Perhaps more important than these studies of novel surrogate markers for vascular injury are the long-term epidemiological data from Japan. In the fifth look at long-term outcomes of a cohort of 6576 patients with KD enrolled between 1982 and 1992, the mortality rate for patients without cardiac sequelae in the acute phase of the disease and female patients with sequelae did not differ from that of the normal population [103]. The mortality rate of males with cardiac sequelae was, however, 2.4-fold higher than that of the normal population. Thus, the long-term outlook for patients with coronary involvement due to KS, particularly males, must remain guarded at the present time.

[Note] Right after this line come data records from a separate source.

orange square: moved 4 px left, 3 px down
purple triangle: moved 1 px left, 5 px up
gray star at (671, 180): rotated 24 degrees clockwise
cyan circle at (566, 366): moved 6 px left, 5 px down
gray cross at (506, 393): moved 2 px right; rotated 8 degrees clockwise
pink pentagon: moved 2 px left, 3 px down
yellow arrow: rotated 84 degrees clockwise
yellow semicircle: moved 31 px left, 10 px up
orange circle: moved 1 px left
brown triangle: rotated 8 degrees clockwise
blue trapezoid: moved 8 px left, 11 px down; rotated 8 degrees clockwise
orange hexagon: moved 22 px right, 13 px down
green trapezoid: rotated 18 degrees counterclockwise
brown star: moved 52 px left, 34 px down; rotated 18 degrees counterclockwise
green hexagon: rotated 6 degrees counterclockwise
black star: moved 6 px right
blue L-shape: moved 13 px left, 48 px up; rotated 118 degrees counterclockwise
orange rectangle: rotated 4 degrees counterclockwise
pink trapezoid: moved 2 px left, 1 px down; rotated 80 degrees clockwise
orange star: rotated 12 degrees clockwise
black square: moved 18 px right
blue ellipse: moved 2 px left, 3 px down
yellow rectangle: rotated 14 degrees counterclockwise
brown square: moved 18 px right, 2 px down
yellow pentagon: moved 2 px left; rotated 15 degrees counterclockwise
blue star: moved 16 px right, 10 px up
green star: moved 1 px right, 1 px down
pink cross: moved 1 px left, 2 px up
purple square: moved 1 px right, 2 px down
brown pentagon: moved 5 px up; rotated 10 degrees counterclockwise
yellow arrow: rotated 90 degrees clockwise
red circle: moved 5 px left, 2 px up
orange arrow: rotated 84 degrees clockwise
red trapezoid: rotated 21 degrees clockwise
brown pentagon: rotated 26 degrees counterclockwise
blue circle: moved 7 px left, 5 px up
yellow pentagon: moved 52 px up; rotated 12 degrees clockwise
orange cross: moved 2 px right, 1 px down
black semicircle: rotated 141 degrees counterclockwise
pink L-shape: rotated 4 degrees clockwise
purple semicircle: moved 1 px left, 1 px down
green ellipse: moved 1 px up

Conclusion and future directions

This is an exciting time for vasculitis research. Our understanding of the pathogenesis is advancing, as is our approach to novel therapeutic approaches, including the increasing use of biologics, although formal clinical trials involving children are still lacking in this area. Significant other challenges are looming. These include establishing international research networks and databases to obtain adequate patient numbers, thereby enabling powering of studies; validation of classification criteria suitable for the paediatric vasculitides [104, 105]; the development of tools to allow reliable non-invasive monitoring of disease activity; and the development of robust core outcome variables that can be used to assess outcomes in clinical trials. Lastly, there remains the question regarding longer term cardiovascular morbidity in children who survive vasculitis. Ultimately it must be anticipated that advances in our understanding of the environmental triggers and host responses will shape future novel therapeutic approaches to PSV in the young.